- [ACTIVITY]: Repeat every line of the data exactly; the pictures stay out.

- [Source texts of formatted documents]:

Content starts

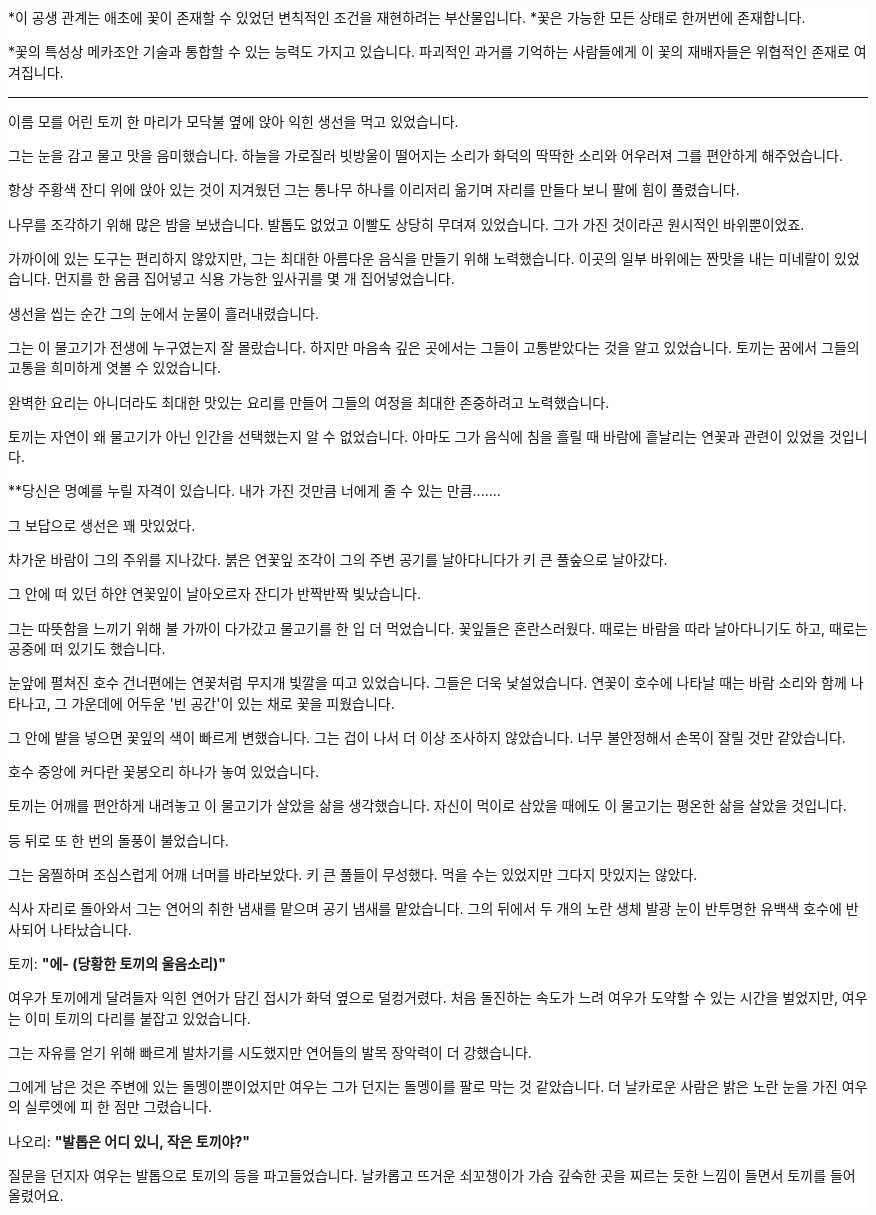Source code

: *이 공생 관계는 애초에 꽃이 존재할 수 있었던 변칙적인 조건을 재현하려는 부산물입니다. *꽃은 가능한 모든 상태로 한꺼번에 존재합니다.

 *꽃의 특성상 메카조안 기술과 통합할 수 있는 능력도 가지고 있습니다. 파괴적인 과거를 기억하는 사람들에게 이 꽃의 재배자들은 위협적인 존재로 여겨집니다.

---

이름 모를 어린 토끼 한 마리가 모닥불 옆에 앉아 익힌 생선을 먹고 있었습니다. 

그는 눈을 감고 물고 맛을 음미했습니다. 하늘을 가로질러 빗방울이 떨어지는 소리가 화덕의 딱딱한 소리와 어우러져 그를 편안하게 해주었습니다.

항상 주황색 잔디 위에 앉아 있는 것이 지겨웠던 그는 통나무 하나를 이리저리 옮기며 자리를 만들다 보니 팔에 힘이 풀렸습니다.

나무를 조각하기 위해 많은 밤을 보냈습니다. 발톱도 없었고 이빨도 상당히 무뎌져 있었습니다. 그가 가진 것이라곤 원시적인 바위뿐이었죠. 

가까이에 있는 도구는 편리하지 않았지만, 그는 최대한 아름다운 음식을 만들기 위해 노력했습니다. 이곳의 일부 바위에는 짠맛을 내는 미네랄이 있었습니다. 먼지를 한 움큼 집어넣고 식용 가능한 잎사귀를 몇 개 집어넣었습니다.

생선을 씹는 순간 그의 눈에서 눈물이 흘러내렸습니다.

그는 이 물고기가 전생에 누구였는지 잘 몰랐습니다. 하지만 마음속 깊은 곳에서는 그들이 고통받았다는 것을 알고 있었습니다. 토끼는 꿈에서 그들의 고통을 희미하게 엿볼 수 있었습니다. 

완벽한 요리는 아니더라도 최대한 맛있는 요리를 만들어 그들의 여정을 최대한 존중하려고 노력했습니다.

토끼는 자연이 왜 물고기가 아닌 인간을 선택했는지 알 수 없었습니다. 아마도 그가 음식에 침을 흘릴 때 바람에 흩날리는 연꽃과 관련이 있었을 것입니다.

**당신은 명예를 누릴 자격이 있습니다. 내가 가진 것만큼 너에게 줄 수 있는 만큼.......

그 보답으로 생선은 꽤 맛있었다.

차가운 바람이 그의 주위를 지나갔다. 붉은 연꽃잎 조각이 그의 주변 공기를 날아다니다가 키 큰 풀숲으로 날아갔다.

그 안에 떠 있던 하얀 연꽃잎이 날아오르자 잔디가 반짝반짝 빛났습니다.

그는 따뜻함을 느끼기 위해 불 가까이 다가갔고 물고기를 한 입 더 먹었습니다. 꽃잎들은 혼란스러웠다. 때로는 바람을 따라 날아다니기도 하고, 때로는 공중에 떠 있기도 했습니다.

눈앞에 펼쳐진 호수 건너편에는 연꽃처럼 무지개 빛깔을 띠고 있었습니다. 그들은 더욱 낯설었습니다. 연꽃이 호수에 나타날 때는 바람 소리와 함께 나타나고, 그 가운데에 어두운 '빈 공간'이 있는 채로 꽃을 피웠습니다.

그 안에 발을 넣으면 꽃잎의 색이 빠르게 변했습니다. 그는 겁이 나서 더 이상 조사하지 않았습니다. 너무 불안정해서 손목이 잘릴 것만 같았습니다.

호수 중앙에 커다란 꽃봉오리 하나가 놓여 있었습니다. 

토끼는 어깨를 편안하게 내려놓고 이 물고기가 살았을 삶을 생각했습니다. 자신이 먹이로 삼았을 때에도 이 물고기는 평온한 삶을 살았을 것입니다.

등 뒤로 또 한 번의 돌풍이 불었습니다.

그는 움찔하며 조심스럽게 어깨 너머를 바라보았다. 키 큰 풀들이 무성했다. 먹을 수는 있었지만 그다지 맛있지는 않았다.

식사 자리로 돌아와서 그는 연어의 취한 냄새를 맡으며 공기 냄새를 맡았습니다. 그의 뒤에서 두 개의 노란 생체 발광 눈이 반투명한 유백색 호수에 반사되어 나타났습니다.

토끼: **"에- (당황한 토끼의 울음소리)"**

여우가 토끼에게 달려들자 익힌 연어가 담긴 접시가 화덕 옆으로 덜컹거렸다. 처음 돌진하는 속도가 느려 여우가 도약할 수 있는 시간을 벌었지만, 여우는 이미 토끼의 다리를 붙잡고 있었습니다.

그는 자유를 얻기 위해 빠르게 발차기를 시도했지만 연어들의 발목 장악력이 더 강했습니다.

그에게 남은 것은 주변에 있는 돌멩이뿐이었지만 여우는 그가 던지는 돌멩이를 팔로 막는 것 같았습니다. 더 날카로운 사람은 밝은 노란 눈을 가진 여우의 실루엣에 피 한 점만 그렸습니다.

나오리: **"발톱은 어디 있니, 작은 토끼야?"**

질문을 던지자 여우는 발톱으로 토끼의 등을 파고들었습니다. 날카롭고 뜨거운 쇠꼬챙이가 가슴 깊숙한 곳을 찌르는 듯한 느낌이 들면서 토끼를 들어올렸어요.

Content ends

- [RESPONSE TO THE TASK]:
Source code

: *이 공생 관계는 애초에 꽃이 존재할 수 있었던 변칙적인 조건을 재현하려는 부산물입니다. *꽃은 가능한 모든 상태로 한꺼번에 존재합니다.

 *꽃의 특성상 메카조안 기술과 통합할 수 있는 능력도 가지고 있습니다. 파괴적인 과거를 기억하는 사람들에게 이 꽃의 재배자들은 위협적인 존재로 여겨집니다.

---

이름 모를 어린 토끼 한 마리가 모닥불 옆에 앉아 익힌 생선을 먹고 있었습니다. 

그는 눈을 감고 물고 맛을 음미했습니다. 하늘을 가로질러 빗방울이 떨어지는 소리가 화덕의 딱딱한 소리와 어우러져 그를 편안하게 해주었습니다.

항상 주황색 잔디 위에 앉아 있는 것이 지겨웠던 그는 통나무 하나를 이리저리 옮기며 자리를 만들다 보니 팔에 힘이 풀렸습니다.

나무를 조각하기 위해 많은 밤을 보냈습니다. 발톱도 없었고 이빨도 상당히 무뎌져 있었습니다. 그가 가진 것이라곤 원시적인 바위뿐이었죠. 

가까이에 있는 도구는 편리하지 않았지만, 그는 최대한 아름다운 음식을 만들기 위해 노력했습니다. 이곳의 일부 바위에는 짠맛을 내는 미네랄이 있었습니다. 먼지를 한 움큼 집어넣고 식용 가능한 잎사귀를 몇 개 집어넣었습니다.

생선을 씹는 순간 그의 눈에서 눈물이 흘러내렸습니다.

그는 이 물고기가 전생에 누구였는지 잘 몰랐습니다. 하지만 마음속 깊은 곳에서는 그들이 고통받았다는 것을 알고 있었습니다. 토끼는 꿈에서 그들의 고통을 희미하게 엿볼 수 있었습니다. 

완벽한 요리는 아니더라도 최대한 맛있는 요리를 만들어 그들의 여정을 최대한 존중하려고 노력했습니다.

토끼는 자연이 왜 물고기가 아닌 인간을 선택했는지 알 수 없었습니다. 아마도 그가 음식에 침을 흘릴 때 바람에 흩날리는 연꽃과 관련이 있었을 것입니다.

**당신은 명예를 누릴 자격이 있습니다. 내가 가진 것만큼 너에게 줄 수 있는 만큼.......

그 보답으로 생선은 꽤 맛있었다.

차가운 바람이 그의 주위를 지나갔다. 붉은 연꽃잎 조각이 그의 주변 공기를 날아다니다가 키 큰 풀숲으로 날아갔다.

그 안에 떠 있던 하얀 연꽃잎이 날아오르자 잔디가 반짝반짝 빛났습니다.

그는 따뜻함을 느끼기 위해 불 가까이 다가갔고 물고기를 한 입 더 먹었습니다. 꽃잎들은 혼란스러웠다. 때로는 바람을 따라 날아다니기도 하고, 때로는 공중에 떠 있기도 했습니다.

눈앞에 펼쳐진 호수 건너편에는 연꽃처럼 무지개 빛깔을 띠고 있었습니다. 그들은 더욱 낯설었습니다. 연꽃이 호수에 나타날 때는 바람 소리와 함께 나타나고, 그 가운데에 어두운 '빈 공간'이 있는 채로 꽃을 피웠습니다.

그 안에 발을 넣으면 꽃잎의 색이 빠르게 변했습니다. 그는 겁이 나서 더 이상 조사하지 않았습니다. 너무 불안정해서 손목이 잘릴 것만 같았습니다.

호수 중앙에 커다란 꽃봉오리 하나가 놓여 있었습니다. 

토끼는 어깨를 편안하게 내려놓고 이 물고기가 살았을 삶을 생각했습니다. 자신이 먹이로 삼았을 때에도 이 물고기는 평온한 삶을 살았을 것입니다.

등 뒤로 또 한 번의 돌풍이 불었습니다.

그는 움찔하며 조심스럽게 어깨 너머를 바라보았다. 키 큰 풀들이 무성했다. 먹을 수는 있었지만 그다지 맛있지는 않았다.

식사 자리로 돌아와서 그는 연어의 취한 냄새를 맡으며 공기 냄새를 맡았습니다. 그의 뒤에서 두 개의 노란 생체 발광 눈이 반투명한 유백색 호수에 반사되어 나타났습니다.

토끼: **"에- (당황한 토끼의 울음소리)"**

여우가 토끼에게 달려들자 익힌 연어가 담긴 접시가 화덕 옆으로 덜컹거렸다. 처음 돌진하는 속도가 느려 여우가 도약할 수 있는 시간을 벌었지만, 여우는 이미 토끼의 다리를 붙잡고 있었습니다.

그는 자유를 얻기 위해 빠르게 발차기를 시도했지만 연어들의 발목 장악력이 더 강했습니다.

그에게 남은 것은 주변에 있는 돌멩이뿐이었지만 여우는 그가 던지는 돌멩이를 팔로 막는 것 같았습니다. 더 날카로운 사람은 밝은 노란 눈을 가진 여우의 실루엣에 피 한 점만 그렸습니다.

나오리: **"발톱은 어디 있니, 작은 토끼야?"**

질문을 던지자 여우는 발톱으로 토끼의 등을 파고들었습니다. 날카롭고 뜨거운 쇠꼬챙이가 가슴 깊숙한 곳을 찌르는 듯한 느낌이 들면서 토끼를 들어올렸어요.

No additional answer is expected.